Grüne werben gezielt um enttäuschte FDP-Wähler in Baden-Württemberg
Selma SchmiedtGrüne werben gezielt um enttäuschte FDP-Wähler in Baden-Württemberg
Die Grünen gehen mit einer kühnen Offensive auf Wählerfang – und zielen dabei besonders auf enttäuschte Anhänger der kränkelnden FDP. Nach den schwachen Ergebnissen der Freien Demokraten in Baden-Württemberg und anderen Bundesländern sieht die grüne Fraktionsvorsitzende Britta Haßelmann eine Chance, unzufriedene Wähler für sich zu gewinnen. Die FDP habe es versäumt, ihre Kernthemen – Freiheit, Rechtsstaatlichkeit und Bürgerrechte – konsequent zu vertreten, so ihre Kritik.

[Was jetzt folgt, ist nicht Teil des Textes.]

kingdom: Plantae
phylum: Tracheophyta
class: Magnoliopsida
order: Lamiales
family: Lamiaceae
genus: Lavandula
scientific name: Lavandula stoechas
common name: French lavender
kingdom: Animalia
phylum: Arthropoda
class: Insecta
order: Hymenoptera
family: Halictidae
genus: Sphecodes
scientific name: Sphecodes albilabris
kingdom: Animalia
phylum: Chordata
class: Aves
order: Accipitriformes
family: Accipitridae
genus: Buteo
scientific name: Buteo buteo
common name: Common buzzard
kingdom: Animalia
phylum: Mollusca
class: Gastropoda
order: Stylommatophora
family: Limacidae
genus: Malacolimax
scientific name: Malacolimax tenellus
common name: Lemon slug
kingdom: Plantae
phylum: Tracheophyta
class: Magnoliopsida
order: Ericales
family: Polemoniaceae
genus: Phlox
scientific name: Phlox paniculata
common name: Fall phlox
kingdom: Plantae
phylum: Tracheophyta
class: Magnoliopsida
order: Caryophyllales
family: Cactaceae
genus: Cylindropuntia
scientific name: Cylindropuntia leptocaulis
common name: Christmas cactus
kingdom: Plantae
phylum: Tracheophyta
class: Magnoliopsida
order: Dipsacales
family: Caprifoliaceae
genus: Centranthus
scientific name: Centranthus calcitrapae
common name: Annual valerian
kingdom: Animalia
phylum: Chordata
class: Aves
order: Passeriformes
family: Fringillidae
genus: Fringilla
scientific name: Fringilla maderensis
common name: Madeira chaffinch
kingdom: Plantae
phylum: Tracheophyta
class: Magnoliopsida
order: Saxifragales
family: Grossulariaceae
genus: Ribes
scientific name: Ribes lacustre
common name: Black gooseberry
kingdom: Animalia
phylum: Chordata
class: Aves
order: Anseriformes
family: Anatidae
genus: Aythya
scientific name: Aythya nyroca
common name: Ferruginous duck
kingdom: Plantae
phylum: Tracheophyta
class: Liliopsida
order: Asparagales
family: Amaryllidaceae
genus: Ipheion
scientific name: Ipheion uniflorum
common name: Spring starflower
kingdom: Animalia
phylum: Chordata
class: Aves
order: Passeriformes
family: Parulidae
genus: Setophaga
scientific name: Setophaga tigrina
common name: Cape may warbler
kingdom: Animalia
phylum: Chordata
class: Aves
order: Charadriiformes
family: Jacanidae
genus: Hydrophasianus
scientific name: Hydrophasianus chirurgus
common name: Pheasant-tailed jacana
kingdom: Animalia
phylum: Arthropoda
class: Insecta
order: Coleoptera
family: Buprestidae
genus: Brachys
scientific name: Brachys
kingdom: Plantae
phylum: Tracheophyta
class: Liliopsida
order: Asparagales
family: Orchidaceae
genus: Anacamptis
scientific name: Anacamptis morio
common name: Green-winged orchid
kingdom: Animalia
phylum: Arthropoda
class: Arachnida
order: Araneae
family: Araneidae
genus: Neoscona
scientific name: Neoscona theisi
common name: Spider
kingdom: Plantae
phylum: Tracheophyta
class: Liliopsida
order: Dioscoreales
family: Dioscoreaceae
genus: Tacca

Der Niedergang der FDP ist in den vergangenen Jahren dramatisch verlaufen. Seit der Landtagswahl 2021 in Baden-Württemberg ist die Partei in mehreren Bundesländern wiederholt an der Fünf-Prozent-Hürde gescheitert. Bei Wahlen zwischen 2024 und 2026 – etwa in Brandenburg, Thüringen und Sachsen – verlor die FDP sämtliche Mandate und stürzte von früheren Ergebnissen mit fünf bis zehn Prozent der Stimmen und parlamentarischer Vertretung in die Bedeutungslosigkeit.
Haßelmann wirft der FDP vor, ihre traditionellen Werte nicht mehr glaubwürdig zu vertreten. Gerade diese Schwäche eröffne den Grünen nun die Möglichkeit, ehemalige FDP-Wähler anzusprechen. Ihre Partei will diese Gruppe gezielt umwerben und sich als überzeugende Alternative präsentieren.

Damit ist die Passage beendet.